What books are being banned in these states? Well, in Utah, it’s mostly female authors. In Texas, anything that smells of LGBTQ+ rights, representation of LGBTQ+ individuals, and histories of the United States dealing with racism or slavery, and any book critical of ideas challengers hold dear are targets for removal.
That’s right. You read “indecent” and “pornographic” and, like any reasonable person, were suspicious: Maybe what’s being removed really is pornographic, in which case it ought to be removed for younger readers. But that’s not what’s happening. No. Teachers and librarians do curate their libraries and are trained explicitly about what kind of material is age-appropriate (and what’s age-appropriate for one reader may not be for another, given that not all readers are the same person), and they do not maintain collections containing literally pornographic books or magazines. But in The Librarians, over and over, we witness footage of right-wing Americans stumping for the removal of “pornography” and accusing librarians of grooming their children for abuse. What they’re talking about when they talk about “pornography” is actually “material I don’t want my child to read” and what they really mean is “material I don’t want any children reading”—and what determines the material indicated by such statements? Who fucking knows. The Bible. Family tradition. White supremacy. All of that.

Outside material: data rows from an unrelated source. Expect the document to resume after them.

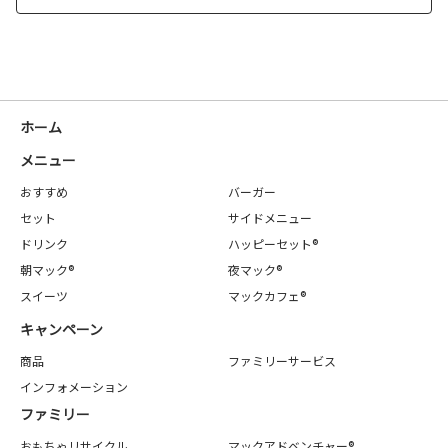
ホーム
メニュー
おすすめ
バーガー
セット
サイドメニュー
ドリンク
ハッピーセット®
朝マック®
夜マック®
スイーツ
マックカフェ®
キャンペーン
商品
ファミリーサービス
インフォメーション
ファミリー
おもちゃリサイクル
マックアドベンチャー®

The Librarians, through the titular representatives, tells a part of this ongoing story. It should terrify all of us who believe in a free-thinking, liberal democracy (and we’re talking small-L “liberal” here, as in “free,” which is something Republicans and Democrats can agree on). Others who are on the front lines include teachers and educators of all stripes who are now on alert that their lives should not also be destroyed by reactionary political movements and their dupes.
This is not a happy story, but it is one we should all be talking more about—and speaking openly about the manner in which the anti-intellectual-freedom movement in the United States runs counter to our nation’s most core commitments: to free speech and free thought. As one student activist put it at a board meeting recorded in this documentary, folks banning books have never before been recorded as the “good guys” in human history. In other words: If you’re banning books, prima facie, you’re the bad guy.
For more information about pro-reading groups in Utah, you can go to www.letutahread.org. In other states, I’ll wager there are groups working in concert in similar ways.
The Librarians will be available for everyone to watch via PBS Independent Lens in the Fall of 2025. For now, it’s showing only at the Sundance Film Festival in Utah (Screenings in Park City on Wednesday Jan 29th and on Friday January 31st remain). Five stars.